Construction began in March on the USF Health Specialty Care Center in The Villages, setting the stage for a new era and range of health care for residents of “America’s Healthiest Hometown,” the nation’s largest community of people over 55. A ribbon-cutting ceremony will be held Jan. 24, 2014, for the 25,000-square-foot facility, designed as a collaborative complement to The Villages’ expanding primary care network. USF Health doctors representing several specialties will provide high-level care at the new center,
A new master’s degree program in Physician Assistant Studies, based in the Morsani College of Medicine, was approved by the USF Board of Trustees in March 2013. The first class for the interprofessional, two-year PA program will start Summer 2015, initially accepting 24 students, with plans to increase that capacity. The program is an important step forward in addressing the state’s increasing shortage of primary care practitioners.

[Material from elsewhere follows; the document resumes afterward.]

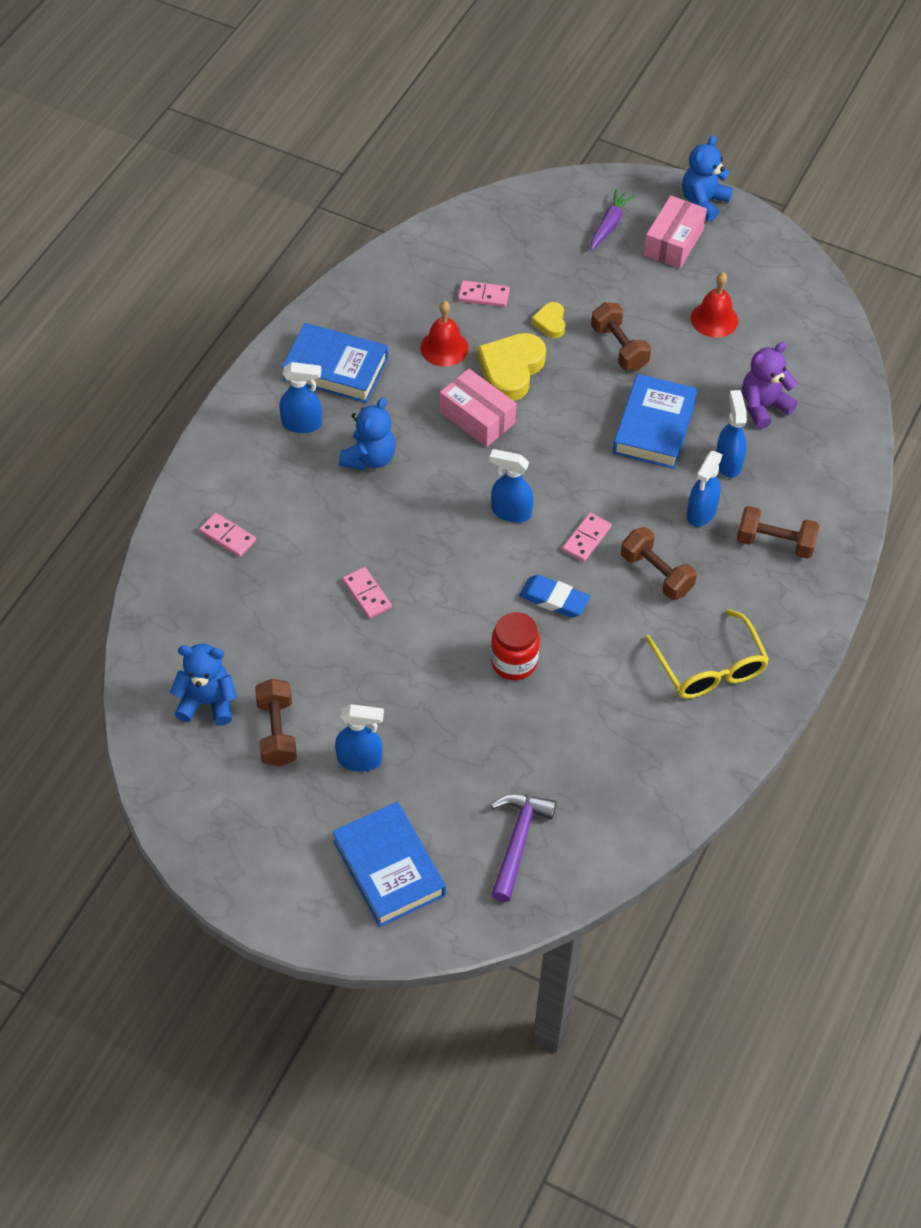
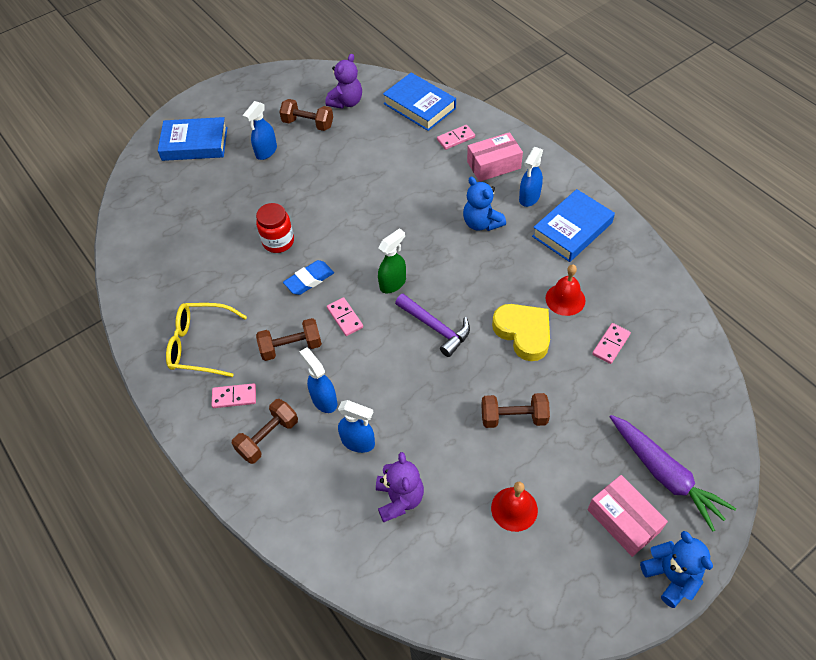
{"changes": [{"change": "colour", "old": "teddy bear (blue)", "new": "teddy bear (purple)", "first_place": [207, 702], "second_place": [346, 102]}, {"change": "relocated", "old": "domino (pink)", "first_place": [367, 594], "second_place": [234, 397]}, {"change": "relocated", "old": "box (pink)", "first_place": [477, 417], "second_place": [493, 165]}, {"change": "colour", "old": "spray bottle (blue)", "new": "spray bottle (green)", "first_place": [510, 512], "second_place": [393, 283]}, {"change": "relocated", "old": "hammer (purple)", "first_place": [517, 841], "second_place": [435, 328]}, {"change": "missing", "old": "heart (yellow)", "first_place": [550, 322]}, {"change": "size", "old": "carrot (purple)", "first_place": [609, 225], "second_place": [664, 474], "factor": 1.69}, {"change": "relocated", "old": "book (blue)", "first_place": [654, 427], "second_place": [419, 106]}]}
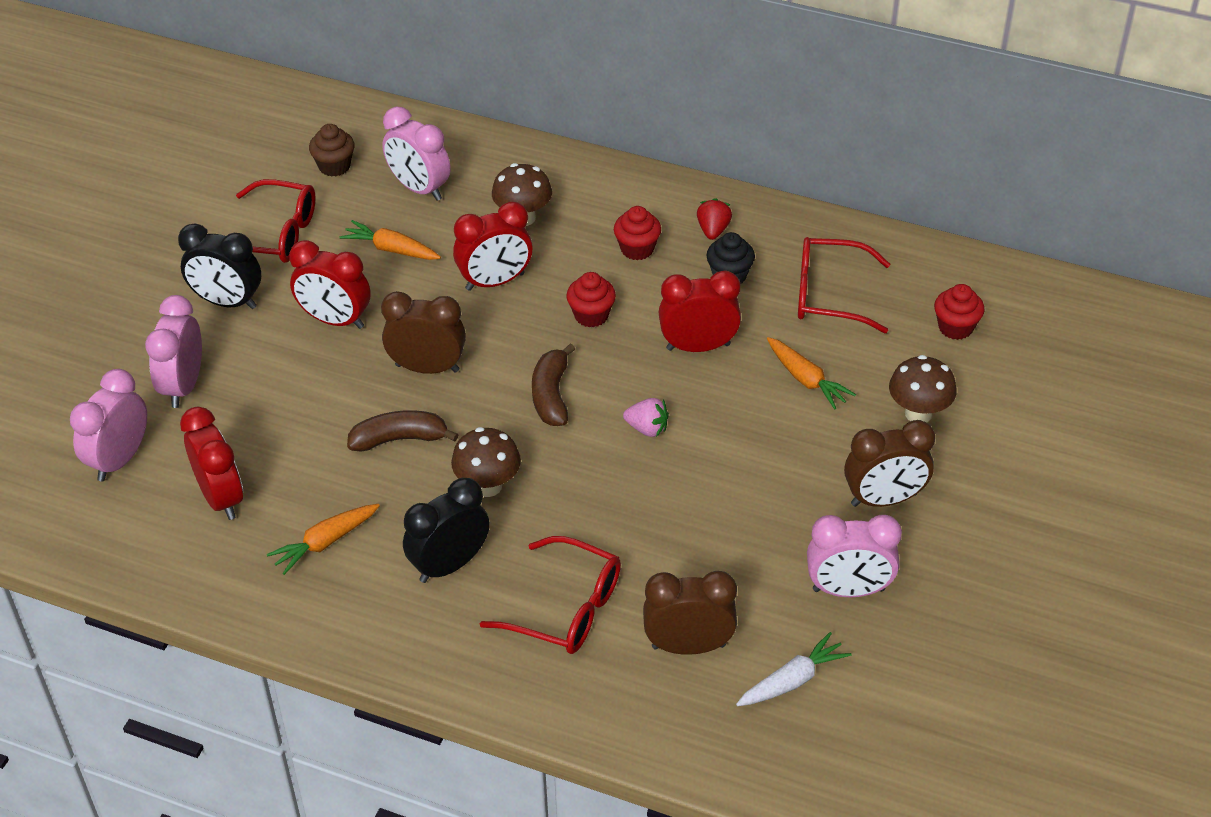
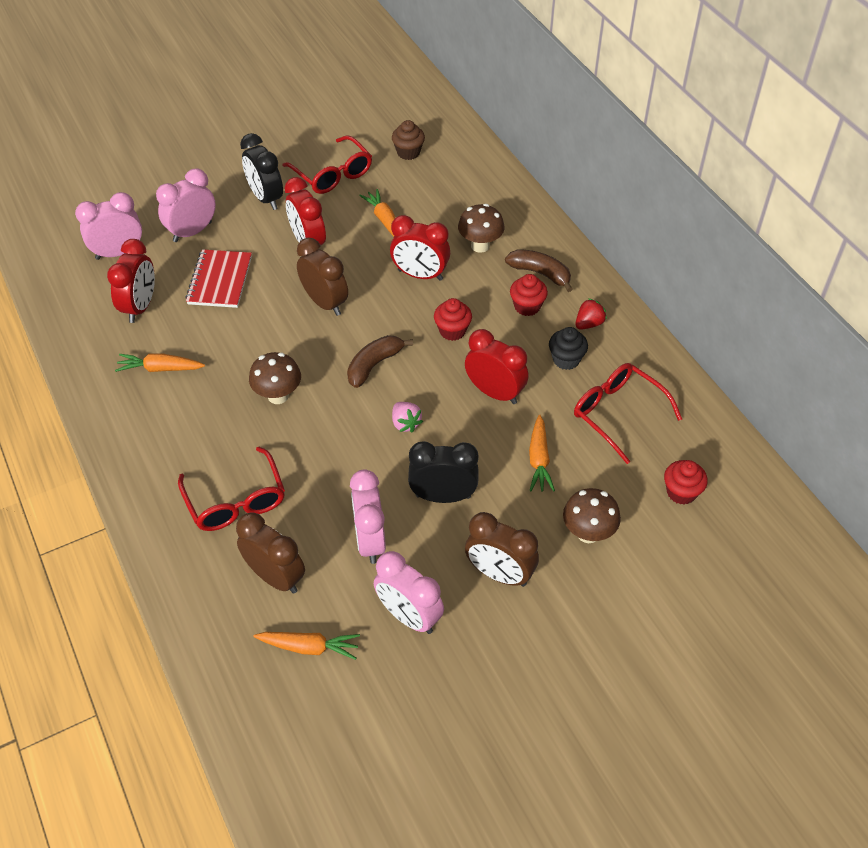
{"changes": [{"change": "relocated", "old": "banana (brown)", "first_place": [399, 439], "second_place": [540, 273]}, {"change": "relocated", "old": "clock (pink)", "first_place": [419, 188], "second_place": [370, 540]}, {"change": "relocated", "old": "clock (black)", "first_place": [449, 565], "second_place": [443, 496]}, {"change": "colour", "old": "carrot (white)", "new": "carrot (orange)", "first_place": [792, 680], "second_place": [309, 647]}, {"change": "appeared", "new": "notebook (red)", "second_place": [220, 280]}]}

Tampa General Hospital approved a new long-term affiliation agreement with the USF Health Morsani College of Medicine. The “evergreen” agreement automatically renews each year. The strengthened partnership will help Tampa Bay’s only quaternary hospital and its only academic medical center to enhance what both institutions do best: provide leading care for patients and teaching and training opportunities for residents and students.
The USF School of Physical Therapy & Rehabilitation Sciences and the University of West Florida announced a physical therapy partnership program that will offer a Doctor of Physical Therapy (DPT) degree in Pensacola. The collaborative program, approved by the Florida Board of Governors in January 2013, will start in Summer 2014. It will expand access to UWF students interested in pursuing a DPT and help meet a state-identified need for more physical therapists in a largely rural region of the state. USF Physical Therapy also continues to lay the foundation for a new PhD program in Rehabilitation Sciences, which was approved by the USF Board of Trustees in December.
The USF College of Public Health greeted new students this fall with a record number of online offerings. Demand for the college’s online public health degree programs has exploded this year — with enrollment more than doubling since the middle of the last decade. The college’s advances in distance learning have been noted in the Guide to Online Schools, which uses data compiled by the National Center for Education Statistics to rank colleges with the best quality and most affordable online programs. USF Health is home to the nation’s first online master’s degree in health informatics and to seven online master’s degree programs in public health.